# Tony's spiffy threads



## AgainstThe Grain (Sep 12, 2018)

Nothing more needs to be said ... but, come on; you know he want your comments & feedback.

Reactions: Like 2 | Agree 1 | Funny 1 | Way Cool 1


----------



## woodtickgreg (Sep 12, 2018)

It is a spiffy shirt! The man cleans up well.

Reactions: Like 1


----------



## CWS (Sep 12, 2018)

Looks Texy to me.

Reactions: Like 1 | Funny 3


----------



## Tony (Sep 12, 2018)




----------



## Lou Currier (Sep 12, 2018)




----------



## DKMD (Sep 12, 2018)

What kind of leaf is that? Maple family?


----------



## Lou Currier (Sep 12, 2018)

You’d figure he would at least have a mesquite leaf on there

Reactions: Funny 1


----------



## Tony (Sep 12, 2018)

DKMD said:


> What kind of leaf is that? Maple family?



I think so Doc. Lou, Mesquite doesn't really have leaves, it's more like needles almost.


----------



## DKMD (Sep 12, 2018)

Found the mesquite leaves

Reactions: Funny 8


----------



## Lou Currier (Sep 12, 2018)



Reactions: Agree 1


----------



## Schroedc (Sep 13, 2018)

I gotta say, I kinda like that shirt.

Reactions: Like 1


----------



## Tony (Sep 13, 2018)

Schroedc said:


> I gotta say, I kinda like that shirt.



Thanks Collin, me too. I have 3 others very similar to it.


----------



## StacyWhetzell (Sep 16, 2018)

I LOVE that shirt!!!
It is absolutley awesome.
Do they sell any men's clothing where you bought that shirt?

Hope you can laugh. Was meant to be funny.

Really nice shirt!

Reactions: Like 1 | Funny 3


----------



## Tony (Sep 16, 2018)

StacyWhetzell said:


> I LOVE that shirt!!!
> It is absolutley awesome.
> Do they sell any men's clothing where you bought that shirt?
> 
> ...



Now that's funny right there!!

Where's that ban button?

Reactions: Agree 2 | Funny 2


----------



## StacyWhetzell (Sep 16, 2018)

You wont believe how much fun Ive had with that backhanded compliment about nice shirt and the follow up punch line.
I pulled it on my boss one day in front of lot of guys. Others had been commenting also. He was all smiles til i threw my punch line.
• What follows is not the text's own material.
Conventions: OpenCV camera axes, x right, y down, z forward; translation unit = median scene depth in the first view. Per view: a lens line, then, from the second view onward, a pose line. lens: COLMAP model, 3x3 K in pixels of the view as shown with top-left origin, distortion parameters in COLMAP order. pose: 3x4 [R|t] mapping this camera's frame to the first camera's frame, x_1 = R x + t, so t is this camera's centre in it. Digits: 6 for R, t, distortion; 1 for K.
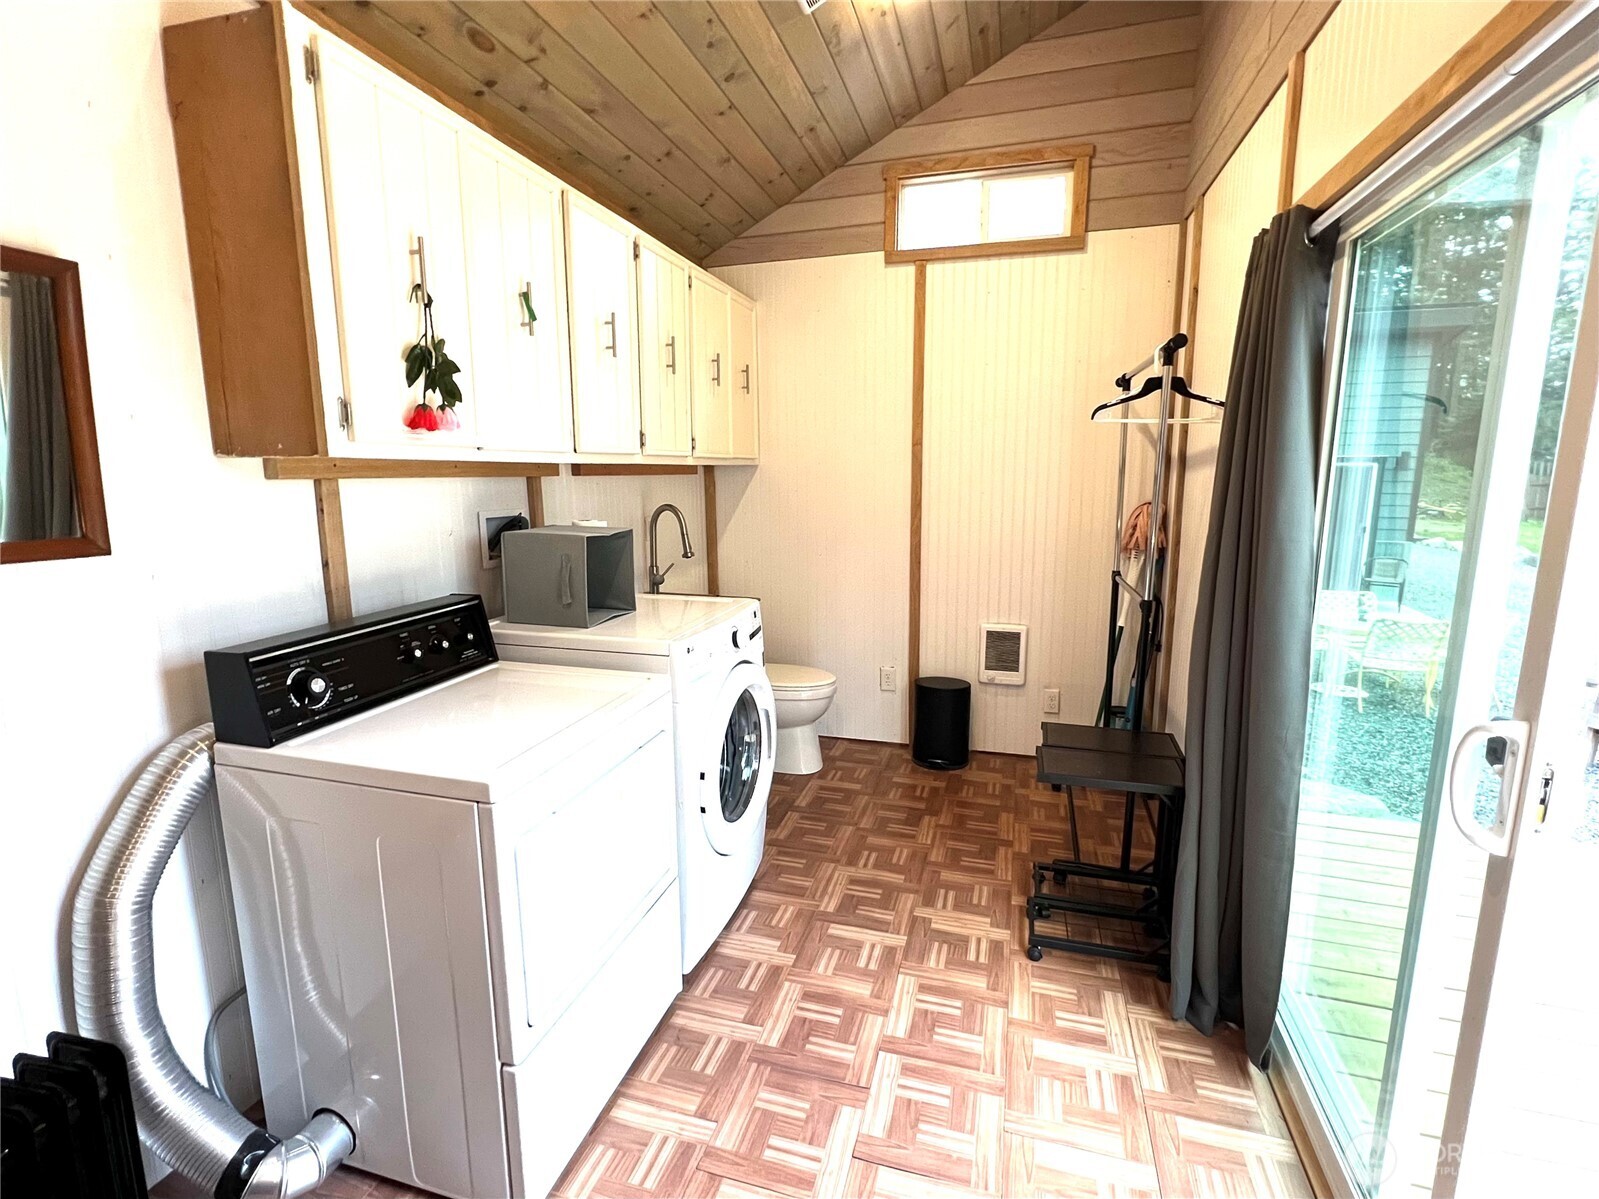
lens RADIAL K [[748.6, 0, 797.2], [0, 748.6, 595.4], [0, 0, 1]] dist [0.000865, 0.001231]
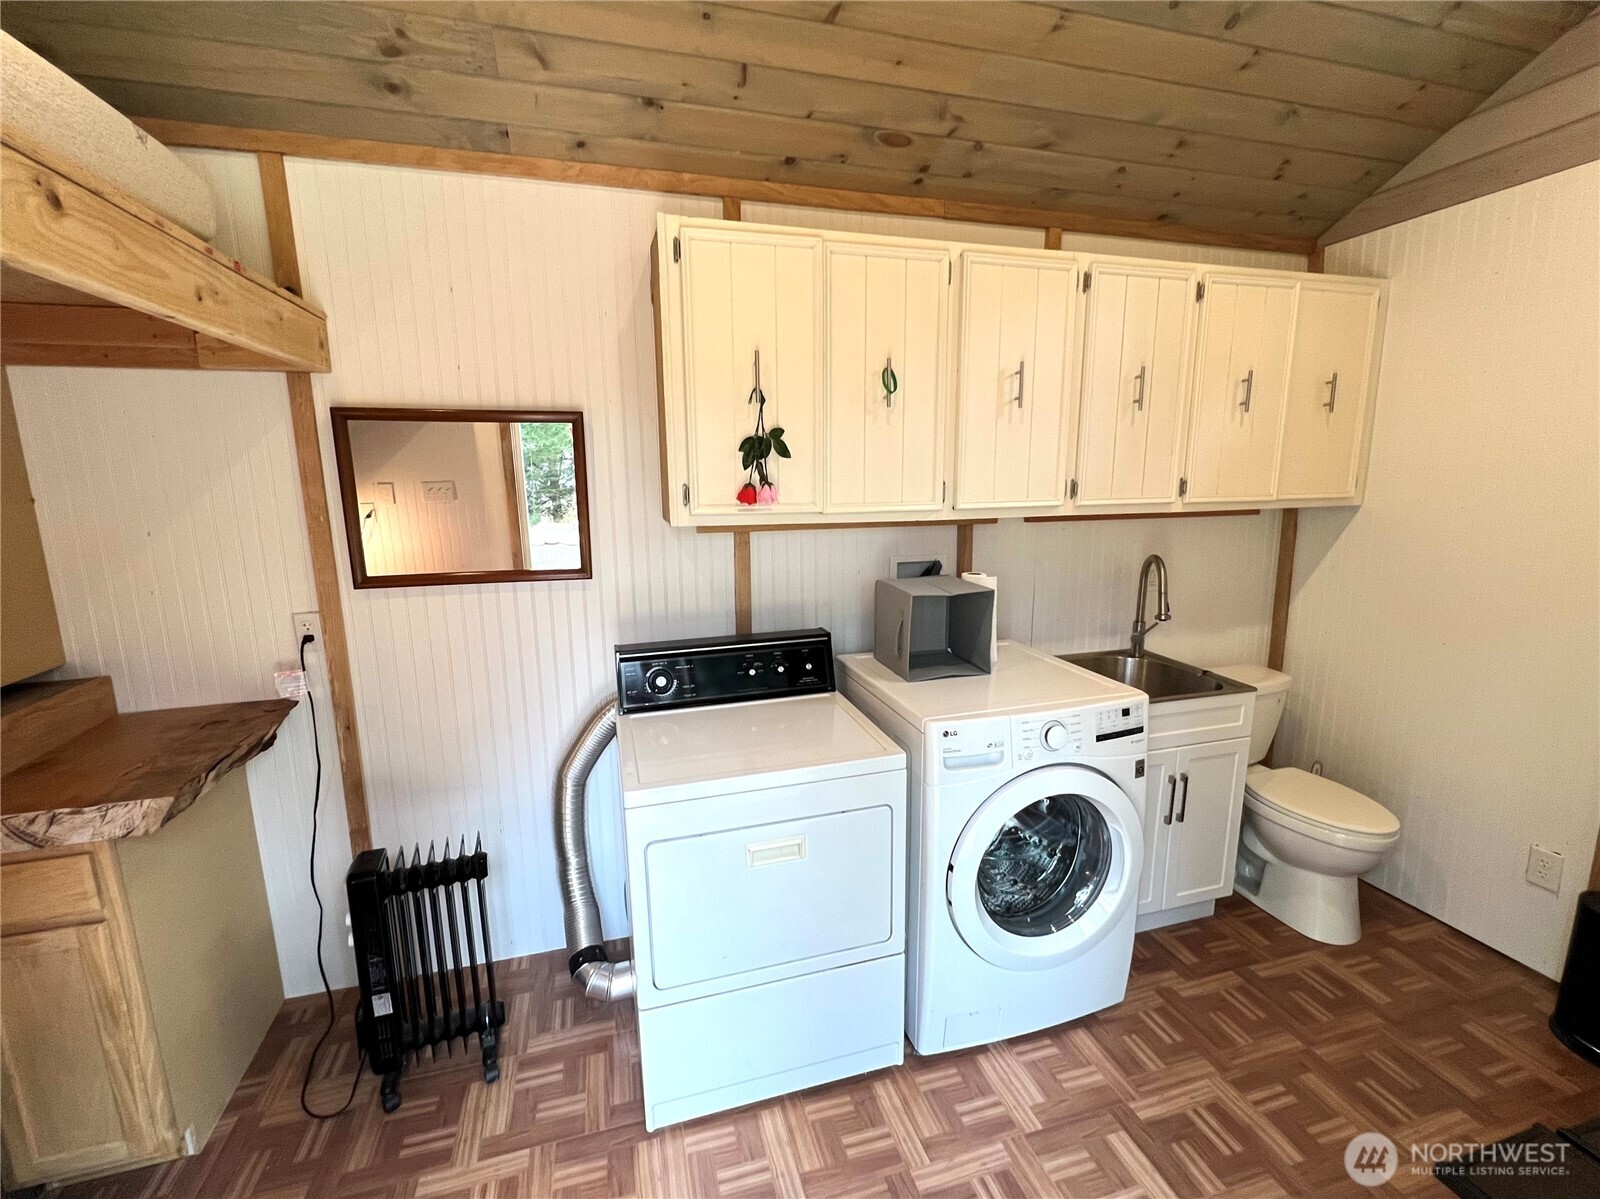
lens RADIAL K [[696.0, 0, 801.2], [0, 696.0, 600.6], [0, 0, 1]] dist [0.000058, -0.000417]
pose [[0.543386, 0.151878, -0.825630, 0.391992], [-0.132634, 0.986678, 0.094210, -0.129944], [0.828939, 0.058314, 0.556291, 0.307817]]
Then he walked away cussin me.
But came back latter saying how funny it was and he was going to use it sometime.

Reactions: Like 2


----------



## JR Parks (Sep 16, 2018)

That would be _Acer pequeno _

Reactions: Funny 1


----------



## Tony (Sep 16, 2018)




----------



## StacyWhetzell (Sep 16, 2018)

Wish I knew what _Acer pequeno means_


----------



## Tony (Sep 16, 2018)

StacyWhetzell said:


> Wish I knew what _Acer pequeno means_



He's taking a shot at my size, Jim is about a foot taller than me.


----------



## JR Parks (Sep 16, 2018)

Acer is the family for maple - kinda like the leaf on Tony's shirt and pequeno is Spanish for small.


----------



## StacyWhetzell (Sep 17, 2018)

Ha. Nothing wrong with being short. I was short as a kid growing up and spent my childhood needlessly worrying that I'd be short ALL my life. 
I worried for naught. I grew to be a strapping 5 ft 5 inches.

Reactions: Great Post 1 | Funny 1


----------



## Tony (Sep 17, 2018)

StacyWhetzell said:


> Ha. Nothing wrong with being short. I was short as a kid growing up and spent my childhood needlessly worrying that I'd be short ALL my life.
> I worried for naught. I grew to be a whopping 5 ft 5 inches.





HA!!! Short stuff!! I'm 5' 5-1/2"!!!!

Reactions: Funny 2


----------